┌─ Zitierte Textstelle

Vom lügenhaften Hündchen

Emanuel Frynta, Jan Lukas: "Vom lügenhaften Hündchen", Prag 1962

Viele Kinderbücher verwenden als ihre Protagonisten gerne „vermenschlichte“ Tiere. Das gilt auch für einen hohen Prozentsatz der gar nicht so zahlreichen fotoillustrierten Exemplare des Genres. Ein  Beispiel für ein solches Buch soll im Folgenden kurz dargestellt werden. Es handelt sich um ein in Zusammenarbeit von Emanuel Frynta (Entwurf, Text und graphische Gestaltung) und Jan Lukas (Fotografien) entstandenes Buch aus dem Jahr 1962. Jan Lukas (1915-2006) emigrierte drei Jahre nach Erscheinen des Bandes aus der Tschechoslowakei in den Westen und übersiedelte schließlich in die USA. Zuvor war er auch durch politische Reportagen aufgefallen. Die Bebilderung von Kinderbüchern war wohl eher ein Nebenschauplatz seiner fotografischen Tätigkeit.

└─
┌─ Erfasste Daten

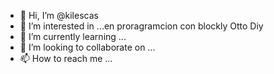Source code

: - 👋 Hi, I’m @kilescas
- 👀 I’m interested in ...en proragramcion con blockly Otto Diy
- 🌱 I’m currently learning ...
- 💞️ I’m looking to collaborate on ...
- 📫 How to reach me ...

<!---
kilescas/kilescas is a ✨ special ✨ repository because its `README.md` (this file) appears on your GitHub profile.
You can click the Preview link to take a look at your changes.
--->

└─

### Aufgabe A
Gib aus dem Text über das Kinderbuch wörtlich wieder, was mit „Viele Kinderbücher verwenden“ beginnt und bis einschließlich „seiner fotografischen Tätigkeit.“ reicht.
### Aufgabe B
Fasse den Absatz im Text über das Kinderbuch, der mit „Viele Kinderbücher verwenden“ beginnt, als knappe Stichpunktliste zusammen.
### Aufgabe C
Setze den Text über das Kinderbuch nach seinem letzten Satz fort.
Die Datensätze haben mit dem Text über das Kinderbuch nichts zu tun.

### Ergebnis A
Viele Kinderbücher verwenden als ihre Protagonisten gerne „vermenschlichte“ Tiere. Das gilt auch für einen hohen Prozentsatz der gar nicht so zahlreichen fotoillustrierten Exemplare des Genres. Ein  Beispiel für ein solches Buch soll im Folgenden kurz dargestellt werden. Es handelt sich um ein in Zusammenarbeit von Emanuel Frynta (Entwurf, Text und graphische Gestaltung) und Jan Lukas (Fotografien) entstandenes Buch aus dem Jahr 1962. Jan Lukas (1915-2006) emigrierte drei Jahre nach Erscheinen des Bandes aus der Tschechoslowakei in den Westen und übersiedelte schließlich in die USA. Zuvor war er auch durch politische Reportagen aufgefallen. Die Bebilderung von Kinderbüchern war wohl eher ein Nebenschauplatz seiner fotografischen Tätigkeit.

### Ergebnis B
- Viele Kinderbücher haben vermenschlichte Tiere als Protagonisten. Das gilt auch für einen großen Teil der nicht sehr zahlreichen fotoillustrierten Bücher.
- Ein Beispiel ist ein Buch aus dem Jahr 1962. Emanuel Frynta lieferte Entwurf, Text und graphische Gestaltung, Jan Lukas die Fotografien.
- Jan Lukas (1915–2006) emigrierte drei Jahre nach Erscheinen des Bandes aus der Tschechoslowakei in den Westen und ging schließlich in die USA.
- Zuvor war er auch durch politische Reportagen aufgefallen.
- Kinderbuchillustration war wohl eher ein Nebenschauplatz seiner fotografischen Arbeit.

### Ergebnis C
Erzieherischer Impetus

Wie es sich für so viele Kinderbücher gehört, fehlt natürlich auch hier nicht der erzieherische Impetus: „Ehrlich währt am längsten!“ könnte in diesem Fall das Motto sein. Aber zugleich spielen die erzählten Geschichten auch mit der Faszination an unglaublichen Lügengeschichten à la Münchhausen. Der kleine Hund Hell erzählt solche seinen zahlreichen Geschwistern. Und wird dann doch immer wieder durch deren Kommentare (mehr oder weniger sanft) in die Realität zurückgeholt, wenn seine Flunkereien allzu unglaubhaft werden.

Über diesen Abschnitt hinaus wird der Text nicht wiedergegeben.